AI Coding Agents Move From Chat Windows Into Infrastructure
AI developer tools are rapidly evolving from autocomplete helpers into infrastructure for running autonomous coding agents. Cursor’s new SDK exemplifies this shift: it exposes the same harness and cloud runtime that power its AI code editor, letting teams spin up agents that can execute tests, benchmark performance, and delegate work to subagents. Instead of treating agents as one-off chat sessions, Cursor frames them as part of a “programmatic infrastructure” layer that can live inside CI pipelines, internal tools, and maintenance scripts. This vision aligns with a broader “third era” of software development, where code is increasingly written, checked, and refactored by AI coding agents rather than directly by humans. Yet embedding agents so deeply into workflows raises new questions about control, observability, and trust—especially when these tools remain in beta and their APIs are still shifting under active development.
Cursor SDK’s Power—and Its Painful SDK Limitations
Beneath the ambitious pitch, Cursor’s SDK surfaces concrete SDK limitations that developers must navigate. The most immediate is language support: as of its public beta, the SDK is TypeScript-only, leaving Python users to integrate via a separate Cloud Agents REST API instead of idiomatic client libraries. Tool-call schemas and agent interfaces are not yet stable, with the team explicitly warning developers to expect API changes before general availability. Community leaders recommend treating the SDK as “promising but still-moving,” suitable first for low-risk tasks such as fixing tests on a branch, summarizing changes, or preparing pull requests. The harder problems are not just prompts, but guardrails: deciding what files agents can touch, when human review is mandatory, how secrets are scoped, and which tests must pass before changes are trusted. In practice, these gaps show that agentic infrastructure is powerful but not production-ready by default.

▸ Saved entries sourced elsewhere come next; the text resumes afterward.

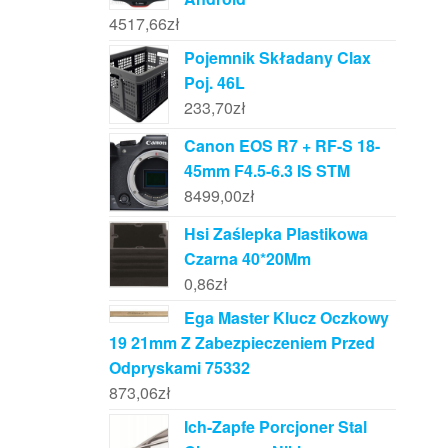
4517,66
zł
Pojemnik Składany Clax
Poj. 46L
233,70
zł
Canon EOS R7 + RF-S 18-
45mm F4.5-6.3 IS STM
8499,00
zł
Hsi Zaślepka Plastikowa
Czarna 40*20Mm
0,86
zł
Ega Master Klucz Oczkowy
19 21mm Z Zabezpieczeniem Przed
Odpryskami 75332
873,06
zł
Ich-Zapfe Porcjoner Stal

Amp’s Neo CLI: Reimagining the Terminal as an Agentic Control Surface
While SDKs push agents into code, Amp’s rebuilt Neo CLI reshapes the terminal itself for AI coding agents. The company argues that traditional “coding agents” tied to one editor, one terminal, and one user session are giving way to more autonomous, environment-spanning systems. Neo is designed for that future: its agent loop runs in the cloud, while the CLI acts as a thin client that sends and receives roughly 95% less data than before, enabling responsive remote control even on weak connections. Developers can start a local CLI thread, then manage the same session through a web UI that streams live terminal updates and accepts follow-up prompts, queued messages, and interrupts. A plugin system, compaction-first architecture for long histories, and surfaced cost and token tracking all target long-running, production-like workloads. In this view, the terminal “still matters,” but as just one control surface among many.

Terminal vs. Cloud: Where Will Developers Meet Their Agents?

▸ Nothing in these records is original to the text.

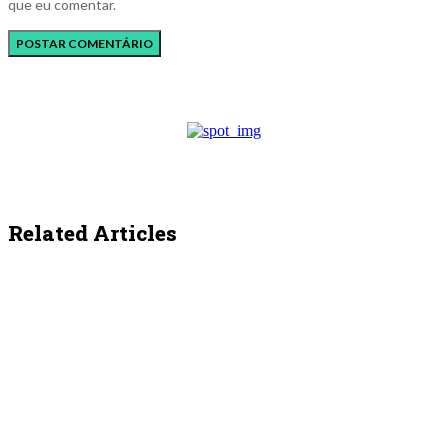
que eu comentar.
Related Articles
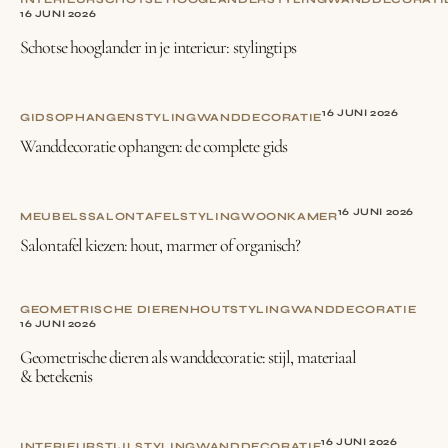
16 JUNI 2026
Schotse hooglander in je interieur: stylingtips
16 JUNI 2026
GIDS
OPHANGEN
STYLING
WANDDECORATIE
Wanddecoratie ophangen: de complete gids
16 JUNI 2026
MEUBELS
SALONTAFEL
STYLING
WOONKAMER
Salontafel kiezen: hout, marmer of organisch?
GEOMETRISCHE DIEREN
HOUT
STYLING
WANDDECORATIE
16 JUNI 2026
Geometrische dieren als wanddecoratie: stijl, materiaal
& betekenis
16 JUNI 2026
INTERIEURSTIJL
STYLING
WANDDECORATIE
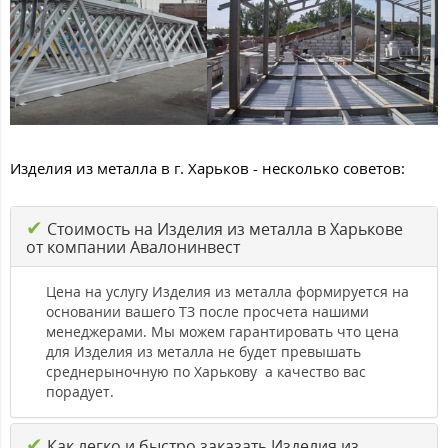
Изделия из металла в г. Харьков - несколько советов:
✔
Стоимость на Изделия из металла в Харькове
от компании Авалонинвест
Цена на услугу Изделия из металла формируется на
основании вашего ТЗ после просчета нашими
менеджерами. Мы можем гарантировать что цена
для Изделия из металла не будет превышать
среднерыночную по Харькову а качество вас
порадует.
✔
Как легко и быстро заказать Изделия из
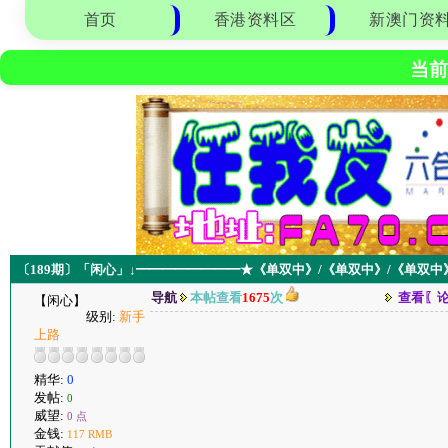
首页
香港资料区
新澳门资
当前
〔189期〕「闲心」↓━━━━━━━━★《单双中》/《单双中》/《单双
导航
本帖查看
1675
次
查看〖
【闲心】
级别:
新手
上路
精华:
0
发帖:
0
威望:
0 点
金钱:
117 RMB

Amp’s Neo release lands amid an industry-wide debate over the primary interface for AI developer tools. One camp sees the terminal evolving into a persistent cockpit for supervising agents: a place to watch logs, inspect intermediate reasoning, and intervene in long-running jobs. Neo, along with emerging features in GitHub Copilot CLI and Claude Code, embodies this model with remote control, streaming updates, and richer context management. The other camp pushes toward cloud-centric experiences, where browser dashboards, REST APIs, and editor integrations are the main touchpoints and the CLI becomes optional plumbing. The Cursor SDK leans in this direction by anchoring agents in a cloud runtime and exposing infrastructure primitives that can be wired into CI and internal tools. The unresolved question is not whether agents will be central, but whether developers’ mental “home base” will be a terminal buffer, a browser tab, or their IDE.

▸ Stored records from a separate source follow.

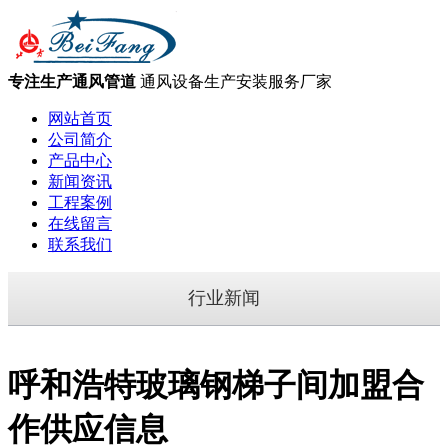
专注生产通风管道
通风设备生产安装服务厂家
网站首页
公司简介
产品中心
新闻资讯
工程案例
在线留言
联系我们
行业新闻
呼和浩特玻璃钢梯子间加盟合
作供应信息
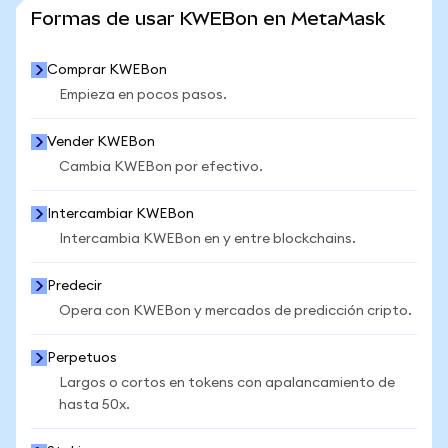
VER MÁS ESTADÍSTICAS
Formas de usar KWEBon en MetaMask
Comprar KWEBon
Empieza en pocos pasos.
Vender KWEBon
Cambia KWEBon por efectivo.
Intercambiar KWEBon
Intercambia KWEBon en y entre blockchains.
Predecir
Opera con KWEBon y mercados de predicción cripto.
Perpetuos
Largos o cortos en tokens con apalancamiento de
hasta 50x.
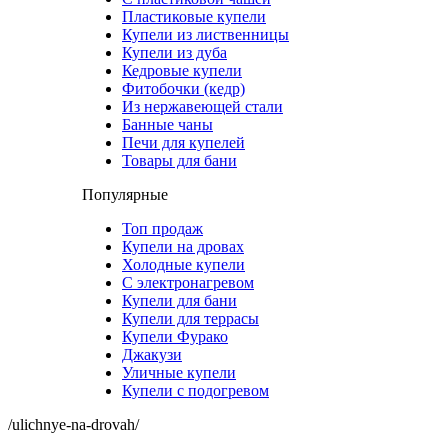
Пластиковые купели
Купели из лиственницы
Купели из дуба
Кедровые купели
Фитобочки (кедр)
Из нержавеющей стали
Банные чаны
Печи для купелей
Товары для бани
Популярные
Топ продаж
Купели на дровах
Холодные купели
С электронагревом
Купели для бани
Купели для террасы
Купели Фурако
Джакузи
Уличные купели
Купели с подогревом
/ulichnye-na-drovah/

Adapting Around Immature Tools: How Developers Work With the Gaps
Despite the hype, developers using these AI developer tools in production are moving cautiously and compensating for gaps. With Cursor, practitioners recommend starting with constrained, low-risk workflows—test repair, documentation cleanup, change summaries—rather than letting agents freely modify production code. Teams are layering their own approvals, secret-handling policies, and test gates on top of the SDK because its abstractions do not yet encode organizational rules or compliance requirements. Early Amp users face a different tradeoff: Neo’s architectural overhaul unlocks powerful remote, plugin-driven workflows, but also requires trusting a cloud-hosted agent loop and integrating a still-evolving plugin ecosystem. Across tools, the pattern is similar: developers are enthusiastic and actively reporting bugs, suggesting features, and publishing tutorials, yet they treat these systems as experimental. The maturity gap is real—but so is the momentum, as agentic patterns begin to entrench themselves into everyday software delivery pipelines.